* [PARTS OF THE EXERCISE]:
1. In the reading group blog post, which room will the December 4 meeting be held in?
2. List every work cited by author and year in the reading group blog post.
3. Extend the reading group blog post, picking up after its final sentence.

Wednesday, November 20, 2013

Next time on 12/4/13 @ 2:30pm in SBSG 2221 = Nematzadeh et al. 2013

Thanks to everyone who was able to join us for our feisty and thoughtful discussion of Lewis & Frank 2013! Next time on December 4 at 2:30pm in SBSG 2221, we'll be looking at an article that explores the kinds of difficulties in word-learning that can paradoxically help long-term learning and why they help, using a computational modeling approach:

Nematzadeh, A., Fazly, A., & Stevenson, S. 2013. Desirable Difficulty in Learning: A Computational Investigation. Proceedings of the 35th Annual Meeting of the Cognitive Science Society.

See you then!

Monday, November 18, 2013

Some thoughts on Lewis & Frank 2013

I'm always a fan of learning models that involve solving different problems simultaneously, with the idea of leveraging information from one problem to help solve the other (Feldman et al. 2013 and Dillon et al. 2013 are excellent examples of this, IMHO). For Lewis & Frank (L&F), the two problems are related to word learning: how to pick the referent from a set of referents and how to pick which concept class that referent belongs to (which they relate to how to generalize that label appropriately).  I have to say that I struggled to understand how they incorporated the second problem, though -- it doesn't seem like the concept generalization w.r.t. subordinate vs. superordinate classes maps in a straightforward way to the feature analysis they're describing.  (More on this below.) I was also a bit puzzled by their assumption of where the uncertainty in learning originates from and the link they describe between what they did and the origin/development of complex concepts (more on these below, too).

On generalization & features:  If we take the example in their Figure 1, it seems like the features could be something like f1 = "fruit", f2 = "red", and f3 = "apple". The way they talk about generalization is as underspecification of feature values, which feels right.  So if we say f1 is the only important feature, then this corresponds nicely to the idea of "fruit" as a superordinate class.  But what if we allow f2 to be the important feature? Is "red" the superordinate class of "red" things?  Well, in a sense, I suppose. But this falls outside of the noun-referent system that they're working in - "red" spans many referents, because it's a property.  Maybe this is my misunderstanding in trying to map this whole thing to subordinate and superordinate classes, like Xu & Tenenbaum 2007 talk about, but it felt like that's what L&F intended, given the model in Figure 2 that's grounded in Objects at the observable level and the behavioral experiment they actually ran.

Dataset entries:

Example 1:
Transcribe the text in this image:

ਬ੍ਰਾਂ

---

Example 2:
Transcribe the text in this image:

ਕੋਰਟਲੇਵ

* [WRITTEN RESPONSES]:
1. SBSG 2221

2.
Nematzadeh et al. 2013
Lewis & Frank 2013
Feldman et al. 2013
Dillon et al. 2013
Xu & Tenenbaum 2007

3.
On where the uncertainty comes from: L&F mention in the Design of the Model section that the learning model assumes "the speaker could in principle have been mistaken about their referent or misspoken". From a model building perspective, I understand that this is easier to incorporate and allows graded predictions (which are necessary to match the empirical data), but from the cognitive perspective, this seems really weird to me. Do we have reason to believe children assume their speakers are unreliable? I was under the impression children assume their speakers are reliable as a default. Maybe there's a better place to work this uncertainty in - approximated inference from a sub-optimal learner or something like that. Also, as a side note, it seems really important to understand how the various concepts/features are weighted by the learner. Maybe that's where uncertainty could be worked in at the computational level.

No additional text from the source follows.